• _INSTRUCTION_: The answer should be an exact repeat of the stretch of material below from the line containing "asian, 8: 20 -> 6" through the line containing "количество часов, 1: 100 -> 45".
────────────────────
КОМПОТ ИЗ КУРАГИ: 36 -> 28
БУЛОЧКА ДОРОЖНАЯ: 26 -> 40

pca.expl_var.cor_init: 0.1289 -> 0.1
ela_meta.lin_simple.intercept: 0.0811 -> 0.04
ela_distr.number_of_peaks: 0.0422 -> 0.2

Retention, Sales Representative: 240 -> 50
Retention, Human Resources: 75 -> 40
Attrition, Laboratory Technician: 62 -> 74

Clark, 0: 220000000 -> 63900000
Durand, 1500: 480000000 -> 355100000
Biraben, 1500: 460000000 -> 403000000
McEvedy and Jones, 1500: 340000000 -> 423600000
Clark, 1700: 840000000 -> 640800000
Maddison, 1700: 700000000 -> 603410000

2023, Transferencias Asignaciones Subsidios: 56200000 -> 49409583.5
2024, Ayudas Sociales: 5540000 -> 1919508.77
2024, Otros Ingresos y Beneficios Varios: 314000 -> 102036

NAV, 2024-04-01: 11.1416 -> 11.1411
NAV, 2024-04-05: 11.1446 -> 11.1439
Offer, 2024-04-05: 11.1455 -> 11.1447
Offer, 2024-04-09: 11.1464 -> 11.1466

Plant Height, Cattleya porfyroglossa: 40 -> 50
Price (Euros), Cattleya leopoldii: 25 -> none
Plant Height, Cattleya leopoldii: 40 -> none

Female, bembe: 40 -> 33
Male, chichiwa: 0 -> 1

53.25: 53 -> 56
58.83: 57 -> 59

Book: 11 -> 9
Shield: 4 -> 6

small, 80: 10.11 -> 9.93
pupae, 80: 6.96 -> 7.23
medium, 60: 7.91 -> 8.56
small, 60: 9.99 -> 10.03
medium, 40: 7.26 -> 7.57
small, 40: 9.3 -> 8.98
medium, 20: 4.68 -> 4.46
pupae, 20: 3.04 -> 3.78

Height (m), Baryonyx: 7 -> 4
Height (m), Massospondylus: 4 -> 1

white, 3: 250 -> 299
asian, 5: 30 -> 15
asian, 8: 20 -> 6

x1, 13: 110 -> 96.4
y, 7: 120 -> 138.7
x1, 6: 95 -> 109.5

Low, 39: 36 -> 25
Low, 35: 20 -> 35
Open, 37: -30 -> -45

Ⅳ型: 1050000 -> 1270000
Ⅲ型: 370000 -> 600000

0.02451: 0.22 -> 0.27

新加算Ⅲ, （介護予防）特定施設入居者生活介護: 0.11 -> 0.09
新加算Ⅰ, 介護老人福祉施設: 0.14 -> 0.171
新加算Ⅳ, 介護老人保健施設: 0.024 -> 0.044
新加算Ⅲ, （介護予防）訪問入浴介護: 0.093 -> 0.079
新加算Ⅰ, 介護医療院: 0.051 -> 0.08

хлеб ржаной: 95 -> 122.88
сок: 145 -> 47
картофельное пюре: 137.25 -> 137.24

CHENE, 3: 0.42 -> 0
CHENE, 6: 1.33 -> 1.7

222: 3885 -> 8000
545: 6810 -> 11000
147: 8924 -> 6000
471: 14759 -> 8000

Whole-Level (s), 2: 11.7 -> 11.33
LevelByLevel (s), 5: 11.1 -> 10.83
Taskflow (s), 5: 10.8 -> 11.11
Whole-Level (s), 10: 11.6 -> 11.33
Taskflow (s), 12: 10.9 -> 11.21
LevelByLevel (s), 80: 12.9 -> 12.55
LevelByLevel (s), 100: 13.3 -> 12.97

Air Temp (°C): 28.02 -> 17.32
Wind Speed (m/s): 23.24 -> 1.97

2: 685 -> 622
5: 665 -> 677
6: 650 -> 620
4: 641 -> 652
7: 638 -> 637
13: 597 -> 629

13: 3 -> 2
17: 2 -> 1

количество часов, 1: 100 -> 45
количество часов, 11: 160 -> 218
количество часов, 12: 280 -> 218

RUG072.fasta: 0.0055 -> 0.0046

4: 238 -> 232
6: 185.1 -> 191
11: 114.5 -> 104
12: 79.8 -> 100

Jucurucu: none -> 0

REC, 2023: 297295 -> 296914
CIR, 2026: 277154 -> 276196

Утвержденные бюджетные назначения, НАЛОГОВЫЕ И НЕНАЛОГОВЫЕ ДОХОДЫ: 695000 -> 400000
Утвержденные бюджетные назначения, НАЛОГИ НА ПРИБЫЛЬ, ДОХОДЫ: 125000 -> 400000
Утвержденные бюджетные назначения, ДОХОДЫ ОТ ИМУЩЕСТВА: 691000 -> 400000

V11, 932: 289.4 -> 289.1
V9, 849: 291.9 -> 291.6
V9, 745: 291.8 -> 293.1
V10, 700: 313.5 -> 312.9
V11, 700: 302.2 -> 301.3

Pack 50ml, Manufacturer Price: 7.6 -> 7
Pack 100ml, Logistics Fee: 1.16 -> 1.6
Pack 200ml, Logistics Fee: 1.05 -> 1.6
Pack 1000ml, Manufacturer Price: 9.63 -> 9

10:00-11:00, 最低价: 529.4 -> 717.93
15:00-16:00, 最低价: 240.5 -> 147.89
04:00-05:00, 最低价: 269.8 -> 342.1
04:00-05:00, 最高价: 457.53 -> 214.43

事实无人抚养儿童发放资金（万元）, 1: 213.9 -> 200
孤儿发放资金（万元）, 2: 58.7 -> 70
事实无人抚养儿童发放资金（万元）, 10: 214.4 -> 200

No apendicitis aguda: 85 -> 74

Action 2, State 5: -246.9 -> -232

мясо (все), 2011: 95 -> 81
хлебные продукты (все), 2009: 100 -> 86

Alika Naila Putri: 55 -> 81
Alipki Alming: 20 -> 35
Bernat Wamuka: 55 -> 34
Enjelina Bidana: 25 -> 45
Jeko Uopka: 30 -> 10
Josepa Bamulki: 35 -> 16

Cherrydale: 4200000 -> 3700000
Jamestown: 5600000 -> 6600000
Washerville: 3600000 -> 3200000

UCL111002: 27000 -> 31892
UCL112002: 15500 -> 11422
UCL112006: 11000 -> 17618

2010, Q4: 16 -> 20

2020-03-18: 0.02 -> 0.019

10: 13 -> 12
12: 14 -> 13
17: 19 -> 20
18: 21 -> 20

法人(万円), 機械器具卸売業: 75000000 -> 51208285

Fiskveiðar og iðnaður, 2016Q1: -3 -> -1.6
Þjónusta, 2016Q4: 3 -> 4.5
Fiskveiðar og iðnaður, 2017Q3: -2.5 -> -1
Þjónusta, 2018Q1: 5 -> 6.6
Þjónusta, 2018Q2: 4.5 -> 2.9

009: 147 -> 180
────────────────────
• _WRITTEN SOLUTION_:
asian, 8: 20 -> 6

x1, 13: 110 -> 96.4
y, 7: 120 -> 138.7
x1, 6: 95 -> 109.5

Low, 39: 36 -> 25
Low, 35: 20 -> 35
Open, 37: -30 -> -45

Ⅳ型: 1050000 -> 1270000
Ⅲ型: 370000 -> 600000

0.02451: 0.22 -> 0.27

新加算Ⅲ, （介護予防）特定施設入居者生活介護: 0.11 -> 0.09
新加算Ⅰ, 介護老人福祉施設: 0.14 -> 0.171
新加算Ⅳ, 介護老人保健施設: 0.024 -> 0.044
新加算Ⅲ, （介護予防）訪問入浴介護: 0.093 -> 0.079
新加算Ⅰ, 介護医療院: 0.051 -> 0.08

хлеб ржаной: 95 -> 122.88
сок: 145 -> 47
картофельное пюре: 137.25 -> 137.24

CHENE, 3: 0.42 -> 0
CHENE, 6: 1.33 -> 1.7

222: 3885 -> 8000
545: 6810 -> 11000
147: 8924 -> 6000
471: 14759 -> 8000

Whole-Level (s), 2: 11.7 -> 11.33
LevelByLevel (s), 5: 11.1 -> 10.83
Taskflow (s), 5: 10.8 -> 11.11
Whole-Level (s), 10: 11.6 -> 11.33
Taskflow (s), 12: 10.9 -> 11.21
LevelByLevel (s), 80: 12.9 -> 12.55
LevelByLevel (s), 100: 13.3 -> 12.97

Air Temp (°C): 28.02 -> 17.32
Wind Speed (m/s): 23.24 -> 1.97

2: 685 -> 622
5: 665 -> 677
6: 650 -> 620
4: 641 -> 652
7: 638 -> 637
13: 597 -> 629

13: 3 -> 2
17: 2 -> 1

количество часов, 1: 100 -> 45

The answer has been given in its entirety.